> Records shown:
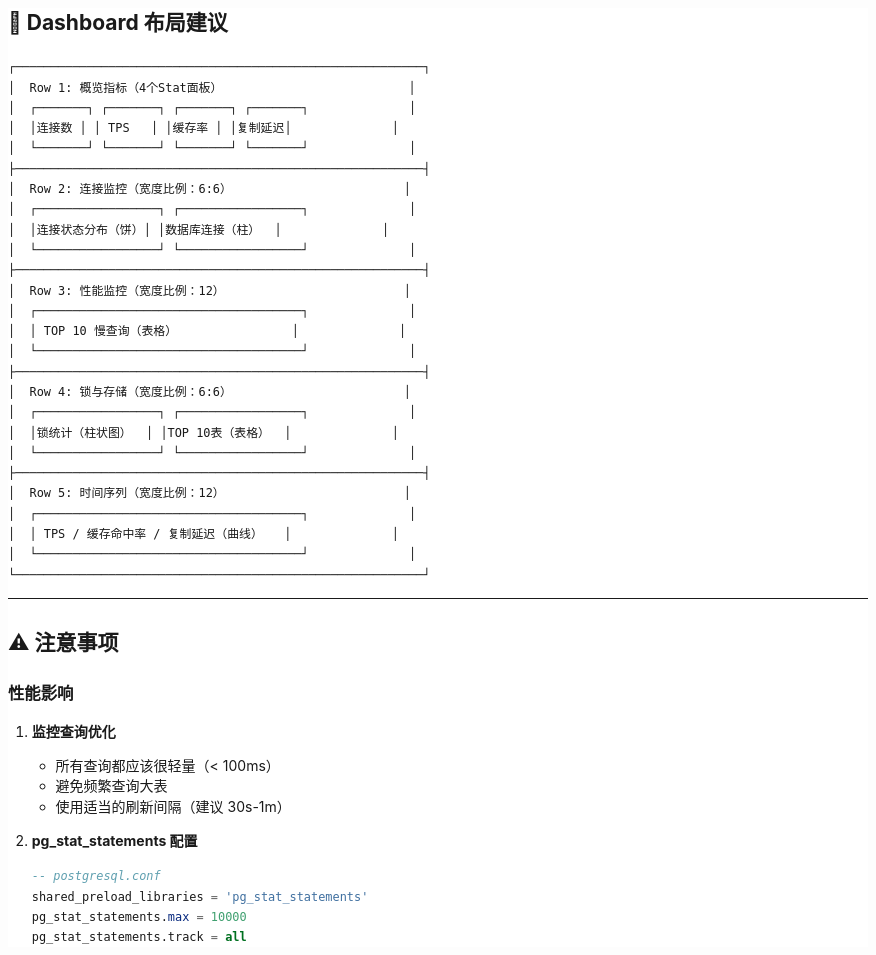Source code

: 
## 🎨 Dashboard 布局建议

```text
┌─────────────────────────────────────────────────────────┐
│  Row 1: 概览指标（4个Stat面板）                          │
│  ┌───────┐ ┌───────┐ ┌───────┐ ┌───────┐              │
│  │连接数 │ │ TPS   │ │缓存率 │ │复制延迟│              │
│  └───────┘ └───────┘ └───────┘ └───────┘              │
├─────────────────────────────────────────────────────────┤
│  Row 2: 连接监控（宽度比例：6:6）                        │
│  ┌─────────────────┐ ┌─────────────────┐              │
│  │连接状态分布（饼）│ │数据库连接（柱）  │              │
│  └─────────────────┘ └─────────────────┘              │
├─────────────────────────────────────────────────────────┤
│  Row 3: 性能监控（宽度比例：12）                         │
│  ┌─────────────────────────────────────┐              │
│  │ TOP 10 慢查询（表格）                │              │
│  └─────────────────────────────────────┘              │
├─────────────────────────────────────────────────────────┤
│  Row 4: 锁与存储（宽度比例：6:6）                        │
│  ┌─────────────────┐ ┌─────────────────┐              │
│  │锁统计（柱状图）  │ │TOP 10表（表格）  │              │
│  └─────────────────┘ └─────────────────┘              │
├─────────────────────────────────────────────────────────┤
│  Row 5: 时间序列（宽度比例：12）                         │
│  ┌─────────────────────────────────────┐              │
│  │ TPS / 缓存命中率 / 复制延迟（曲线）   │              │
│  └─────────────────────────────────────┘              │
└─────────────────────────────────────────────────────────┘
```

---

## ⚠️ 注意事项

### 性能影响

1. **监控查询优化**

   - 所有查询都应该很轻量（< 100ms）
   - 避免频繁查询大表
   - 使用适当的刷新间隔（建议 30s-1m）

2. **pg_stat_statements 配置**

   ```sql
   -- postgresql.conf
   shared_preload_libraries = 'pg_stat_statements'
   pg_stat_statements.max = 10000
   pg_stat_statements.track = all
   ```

> Work request: The whole listing must come back verbatim, with no pictures included.

> Answer below:
Source code

: 
## 🎨 Dashboard 布局建议

```text
┌─────────────────────────────────────────────────────────┐
│  Row 1: 概览指标（4个Stat面板）                          │
│  ┌───────┐ ┌───────┐ ┌───────┐ ┌───────┐              │
│  │连接数 │ │ TPS   │ │缓存率 │ │复制延迟│              │
│  └───────┘ └───────┘ └───────┘ └───────┘              │
├─────────────────────────────────────────────────────────┤
│  Row 2: 连接监控（宽度比例：6:6）                        │
│  ┌─────────────────┐ ┌─────────────────┐              │
│  │连接状态分布（饼）│ │数据库连接（柱）  │              │
│  └─────────────────┘ └─────────────────┘              │
├─────────────────────────────────────────────────────────┤
│  Row 3: 性能监控（宽度比例：12）                         │
│  ┌─────────────────────────────────────┐              │
│  │ TOP 10 慢查询（表格）                │              │
│  └─────────────────────────────────────┘              │
├─────────────────────────────────────────────────────────┤
│  Row 4: 锁与存储（宽度比例：6:6）                        │
│  ┌─────────────────┐ ┌─────────────────┐              │
│  │锁统计（柱状图）  │ │TOP 10表（表格）  │              │
│  └─────────────────┘ └─────────────────┘              │
├─────────────────────────────────────────────────────────┤
│  Row 5: 时间序列（宽度比例：12）                         │
│  ┌─────────────────────────────────────┐              │
│  │ TPS / 缓存命中率 / 复制延迟（曲线）   │              │
│  └─────────────────────────────────────┘              │
└─────────────────────────────────────────────────────────┘
```

---

## ⚠️ 注意事项

### 性能影响

1. **监控查询优化**

   - 所有查询都应该很轻量（< 100ms）
   - 避免频繁查询大表
   - 使用适当的刷新间隔（建议 30s-1m）

2. **pg_stat_statements 配置**

   ```sql
   -- postgresql.conf
   shared_preload_libraries = 'pg_stat_statements'
   pg_stat_statements.max = 10000
   pg_stat_statements.track = all
   ```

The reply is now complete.